__TASK DESCRIPTION__: Return the passage of the post on thread-safe network connections between "Any data structures" and "Threading Programming Guide.", inclusive, copied word for word.

__PAGE EXTRACT__:

▬▬▬▬▬▬▬▬▬▬

I enhanced the Three20 library to implement asynchronous connections across multiple threads in order to fetch data even if the user was playing with the UI. After many hours of chasing down random memory leaks that were detected within the CFNetwork framework I finally root caused the issue. I was occasionally losing track of responses and data.
Any data structures which are accessed by multiple threads must be protected by an appropriate lock. If you are not using locks to access shared data structures in a mutually exclusive manner then you are not thread safe. See the "Using Locks" section of Apple's Threading Programming Guide.
The best solution is to subclass NSURLConnection and add instance variables to store its associated response and response data. In each connection delegate method you then cast the NSURLConnection to your subclass and access those instance variables. This is guaranteed to be mutually exclusive because every connection will be bundled with its own response and data. I highly recommend trying this since it is the cleanest solution. Here's the code from my implementation:
#interface TTURLConnection : NSURLConnection {
NSHTTPURLResponse* _response;
NSMutableData* _responseData;
}
#property(nonatomic,retain) NSHTTPURLResponse* response;
#property(nonatomic,retain) NSMutableData* responseData;
#end
#implementation TTURLConnection
#synthesize response = _response, responseData = _responseData;
- (id)initWithRequest:(NSURLRequest *)request delegate:(id)delegate {
NSAssert(self != nil, #"self is nil!");
// Initialize the ivars before initializing with the request
// because the connection is asynchronous and may start
// calling the delegates before we even return from this
// function.

▬▬▬▬▬▬▬▬▬▬

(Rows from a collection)
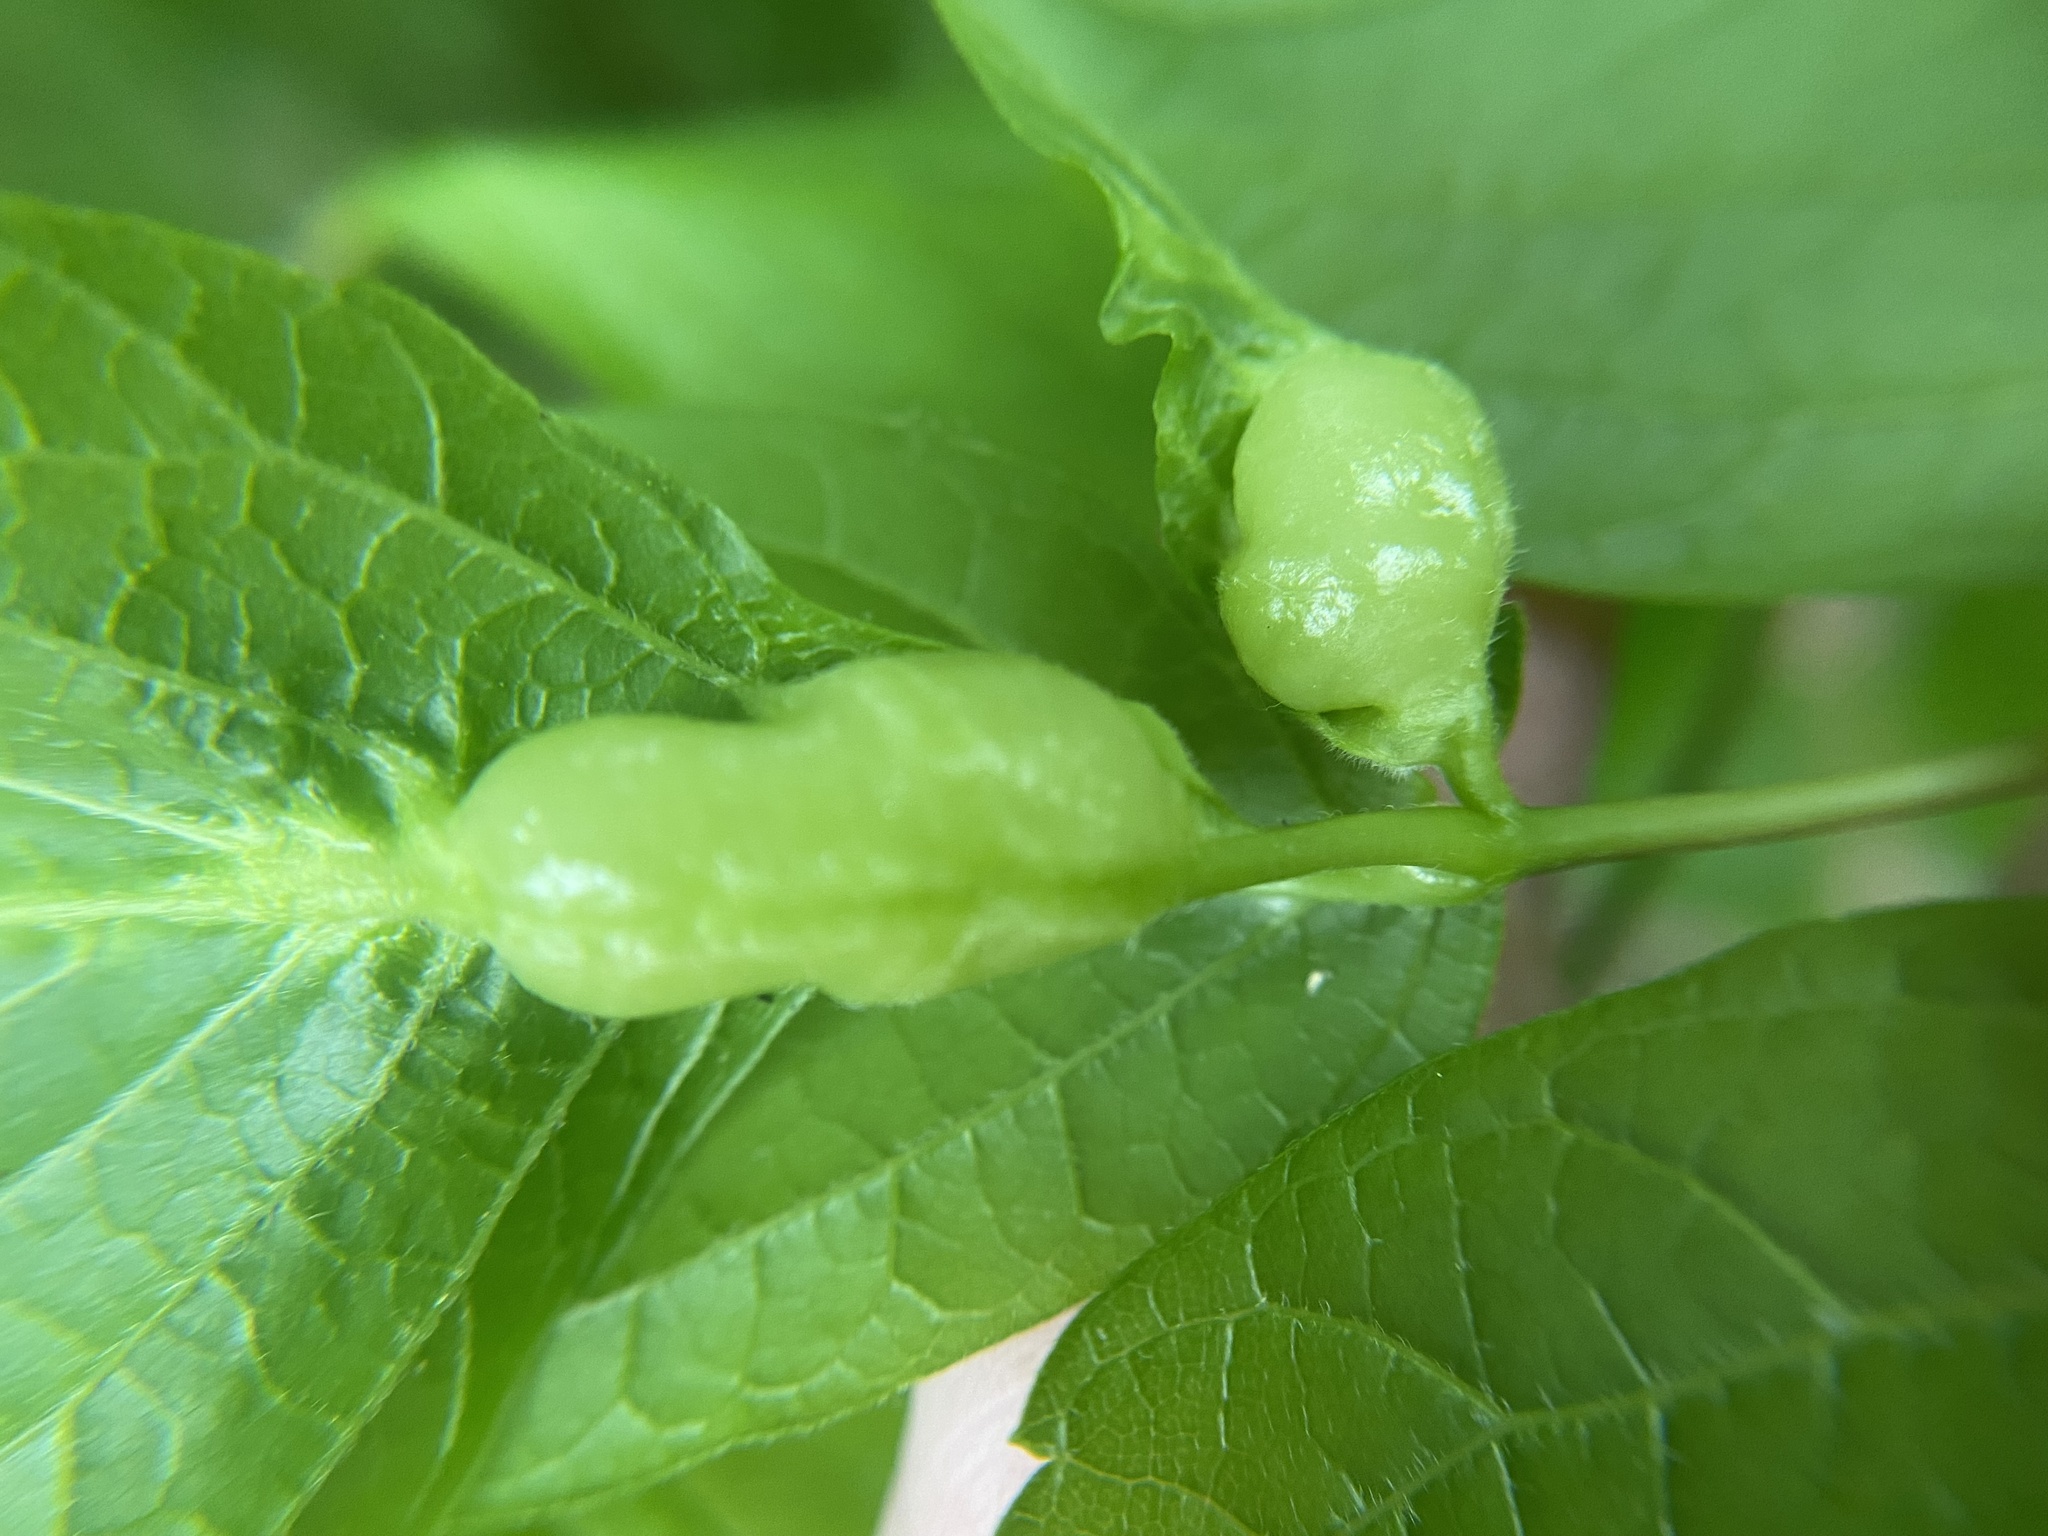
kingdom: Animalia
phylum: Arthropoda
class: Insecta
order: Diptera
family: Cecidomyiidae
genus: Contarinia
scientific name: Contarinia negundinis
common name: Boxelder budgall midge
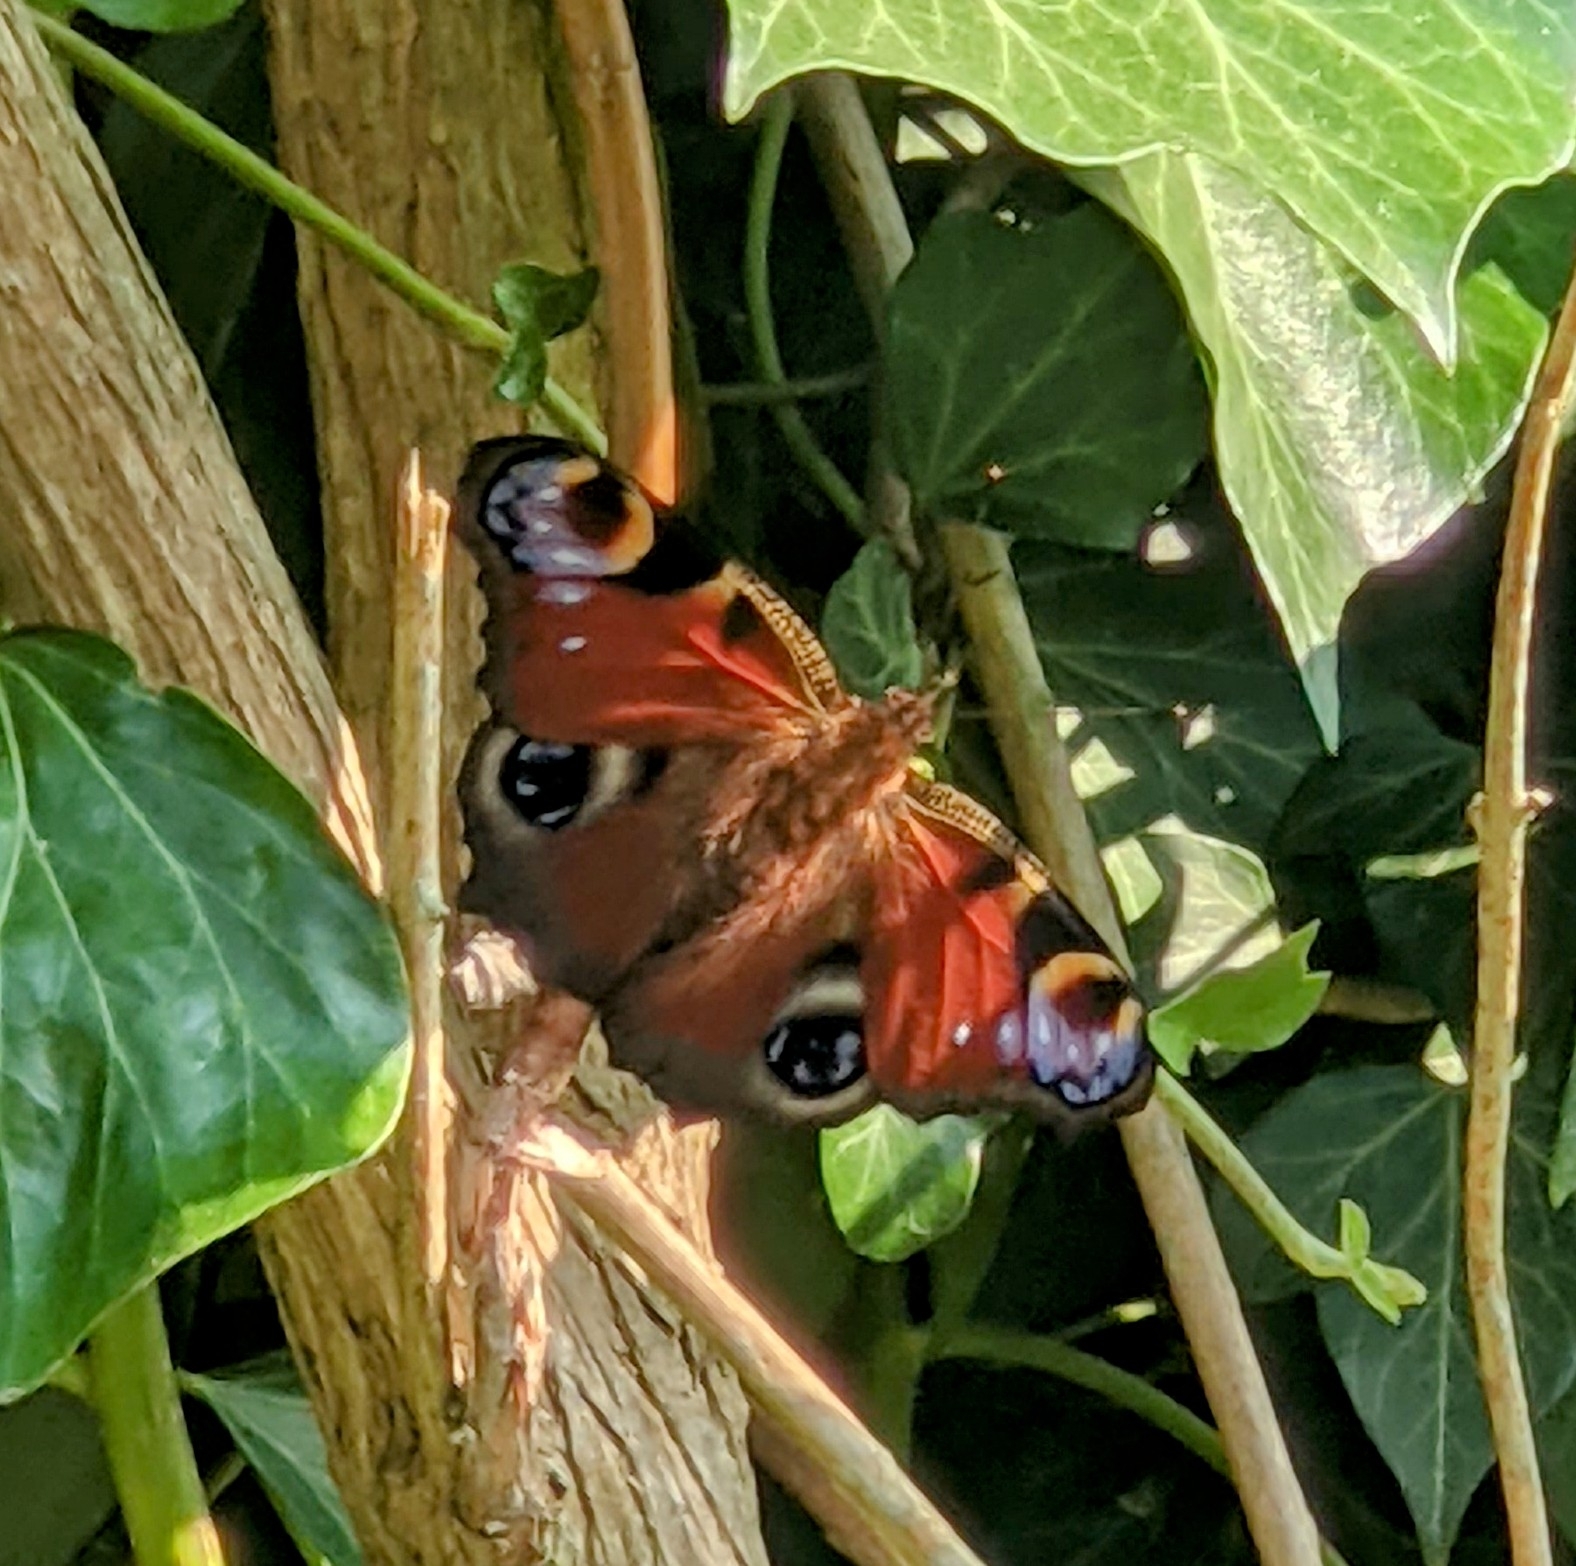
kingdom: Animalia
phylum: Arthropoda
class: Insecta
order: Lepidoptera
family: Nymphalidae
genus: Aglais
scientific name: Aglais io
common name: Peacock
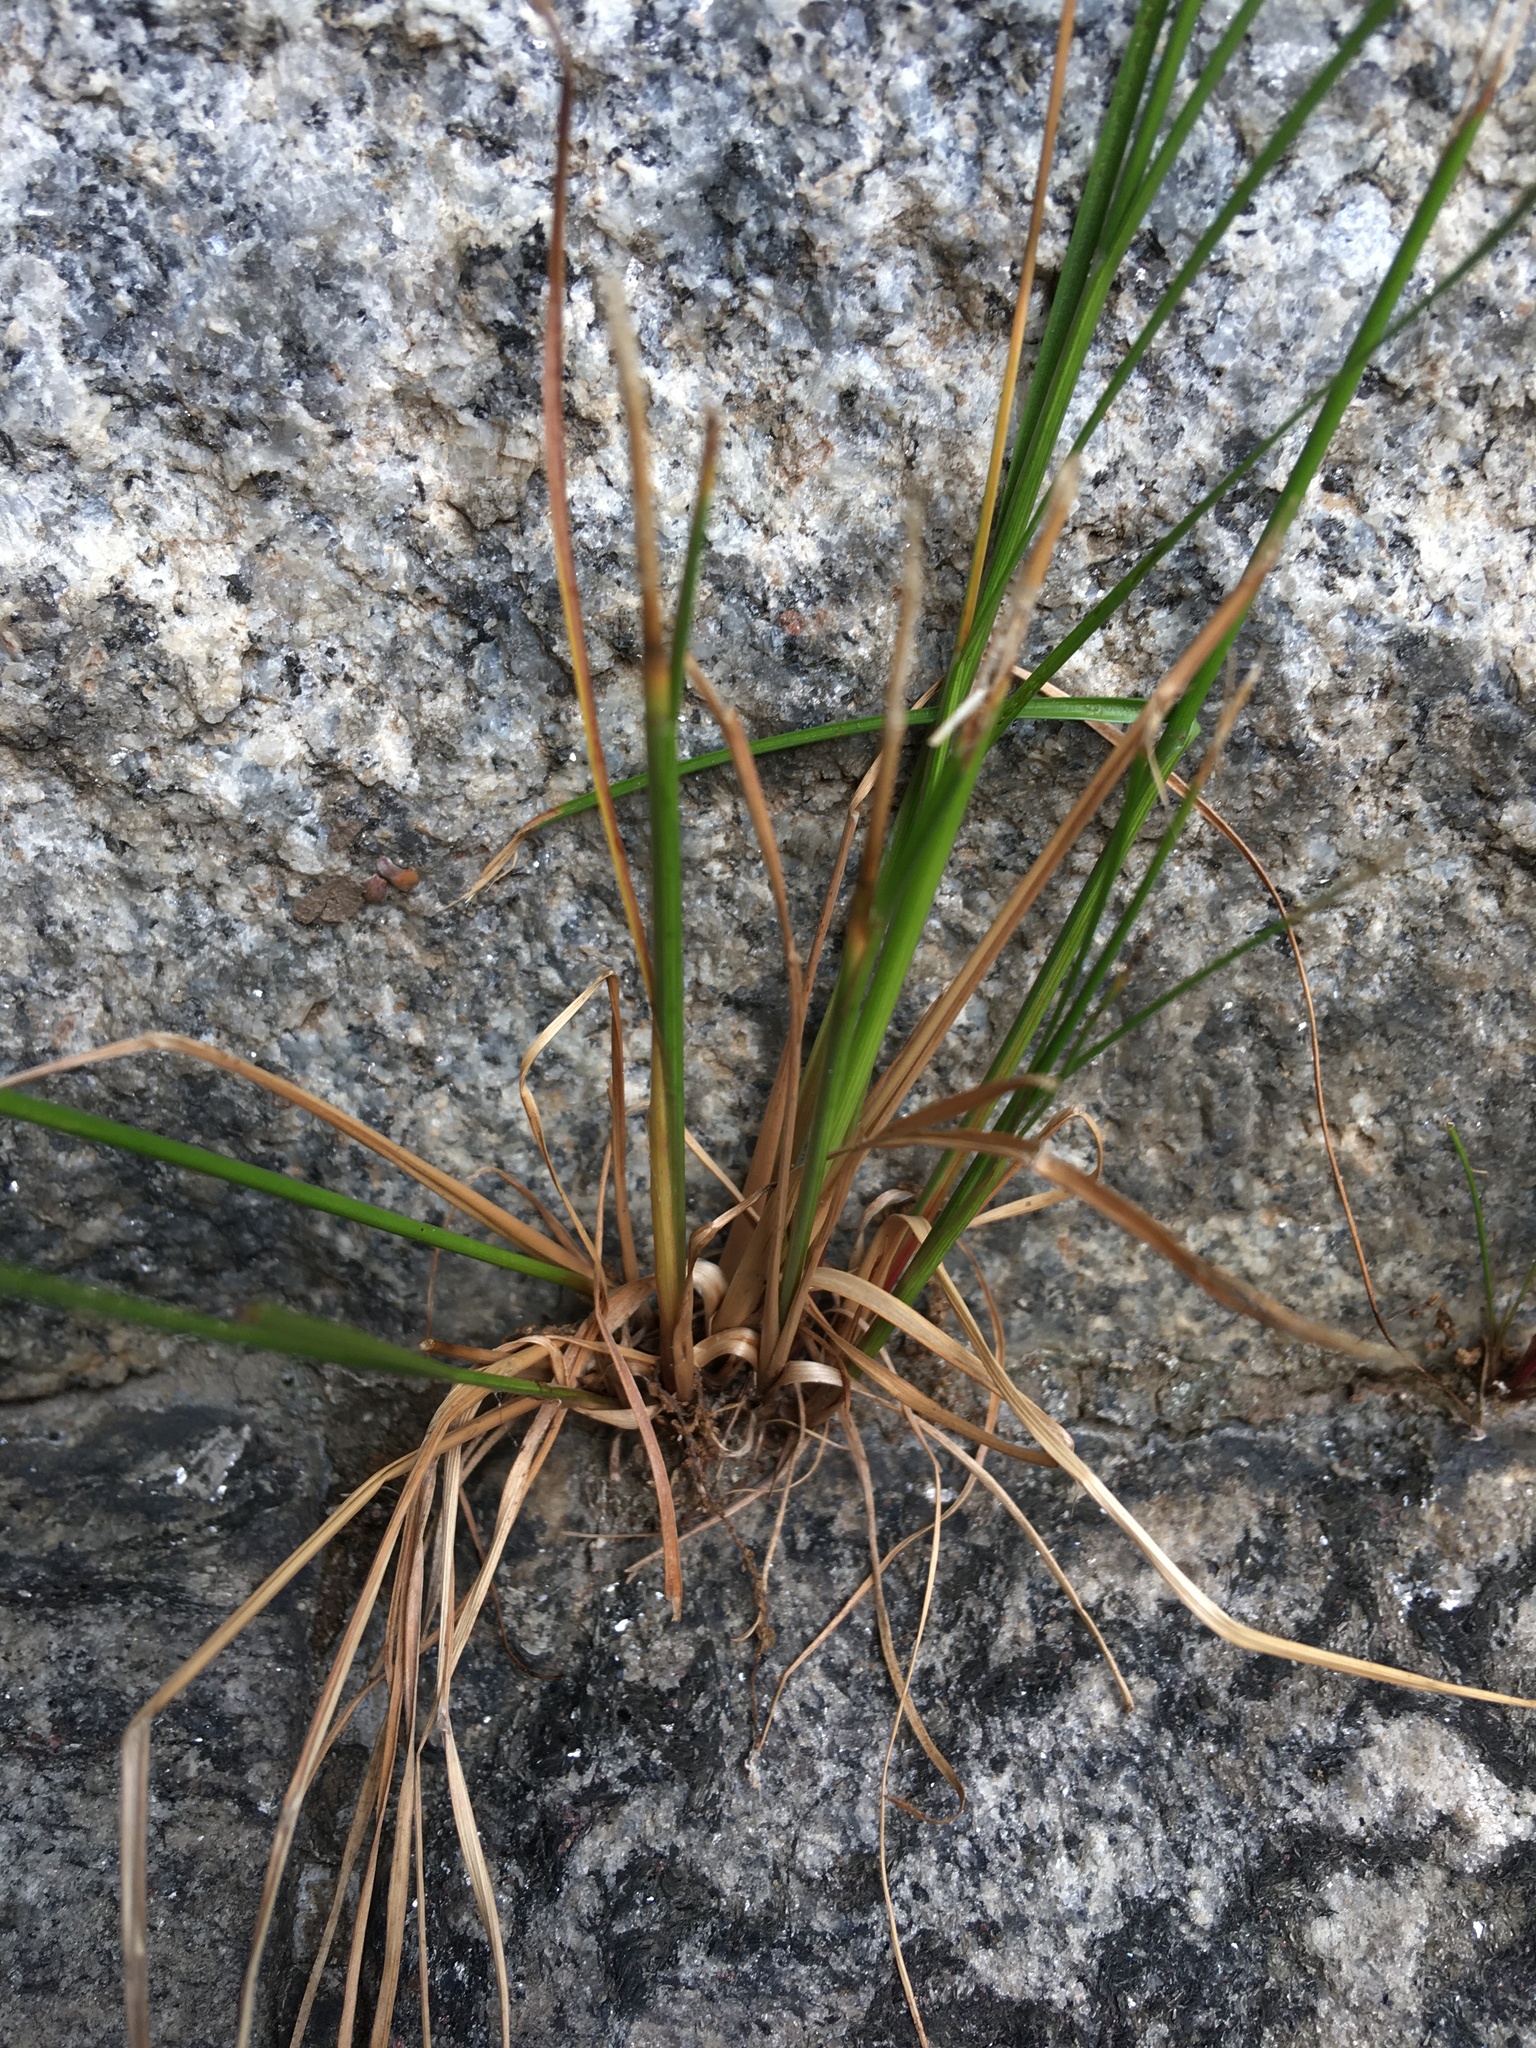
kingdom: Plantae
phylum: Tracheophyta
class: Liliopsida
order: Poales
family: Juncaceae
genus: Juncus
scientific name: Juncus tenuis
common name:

▬▬▬▬▬▬▬▬▬▬

__THE COMPLETED TASK__:
Any data structures which are accessed by multiple threads must be protected by an appropriate lock. If you are not using locks to access shared data structures in a mutually exclusive manner then you are not thread safe. See the "Using Locks" section of Apple's Threading Programming Guide.